Books of 2017, #1: Last Year, by Robert Charles Wilson

I didn’t expect to make a first post in this series this quickly—but I started this book around 6pm yesterday, and ended up finishing just after 11pm. A little late for me, but I wasn’t inclined to stop.

I suppose I shouldn’t be surprised—I’ve found most of Robert Charles Wilson’s books compulsively readable, and one of their virtues is that they don’t carry a lot of fat; although reading ebooks can obscure relative length, he simply doesn’t do doorstops.

It’s one of the several ways they’re not your average Science-Fiction novels.

If you read the synopses you could be forgiven for thinking they were plot-driven; certainly they all start with some relatively high-concept plot: Spin – the Earth has been enclosed in a bubble that retards time. The Chronoliths – mysterious monuments start appearing from the future. The Affinities – humans can be classified into 22 distinct groups.

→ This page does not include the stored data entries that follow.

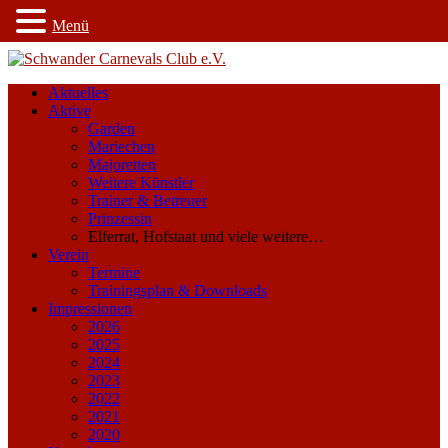
Menü
Aktuelles
Aktive
Garden
Mariechen
Majoretten
Weitere Künstler
Trainer & Betreuer
Prinzessin
Elferrat, Hofstaat und viele weitere…
Verein
Termine
Trainingsplan & Downloads
Impressionen
2026
2025
2024
2023
2022
2021
2020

But they’re not plot-driven, or at least they bury the mechanics of their plot deep within the organic choices of their characters. Specific individuals, who get caught up in events; often through relationships, sometimes because small actions of theirs pull them in, or perhaps because their action is an unintended precipitating incident.

In the case of Last Year, Jessie Cullum is in the right place at the right time—twice in fact—and his life is upended. Again.

Another distinctive feature of his stories is that their ends are…hard to describe. It’s tempting to call them messy or ambgiuous, but that isn’t quite right—it brings to mind authors who can’t stick the landing, where the book ends because they just ran out of stuff, or got tired of typing.

It’s a little more like they’re open-ended, except that’s not really it either—although Spin did end up with a sequel (though it was more a book in the same universe), that’s the exception rather than the rule.

I guess the best way to describe it is that the characters rarely feel like they quit existing the moment you turn the last page—that they have more life ahead of them, and more stuff is going to happen to them; it may be epic or mundane, it doesn’t matter. All that matters is that while this particular story may be done, while this particular segment of their life may be finished, it’s neither an end nor a setup for more.

Books of 2015, #18: The Affinities, Robert Charles Wilson

First, a side note: I am always a little bit surprised at the consistency of Robert Charles Wilson’s authorial voice.

Most authors find consistent voices at the cost of being idiosyncratic, or put more kindly, “instantly recognizable”.

On the other hand, Robert Charles Wilson voice is so neutral it disappears…and yet, of his novels that I’ve read, I couldn’t tell you with certainty which were written in the first person and which were written in the third—in memory they feel far more similar than they could ever be different.

I suppose much of it comes from the fact that his narratives are generally about witnesses—whether a first-person recollection (as The Affinities is), or third-person centered around a main character or characters who are involved but not prime movers in great events (as in Burning Paradise), they are more about how the characters are changed by the world and less about how they change the world.

And yet, their actions have consequences.

I read a review of The Affinities just before it came out that left me with lowered expectations; and yet, it was wrong. Although I understand that the book probably isn’t for everyone, I find it an interesting meditation on what it means to belong to a group, and what it means to identify completely with such a group, and what it means to a society when people no longer identify as part of the larger polity.

I suspect that some will find the subject uninteresting, but I believe the question of our investment in the greater society in which we exist is an important one. It’s not too much to say that the U.S. has come to its current political impasse precisely because people no longer think of themselves as part of anything other than the tribe they happen to have chosen.

Not that this is a “message” story—really it’s just a story of families, and what you do when your family rejects you, or you reject it—but if science fiction is defined by using the idea of something that isn’t in order to sharpen and refine our view of what is, I think this novel has to be called SF even when there’s nothing very outre happening.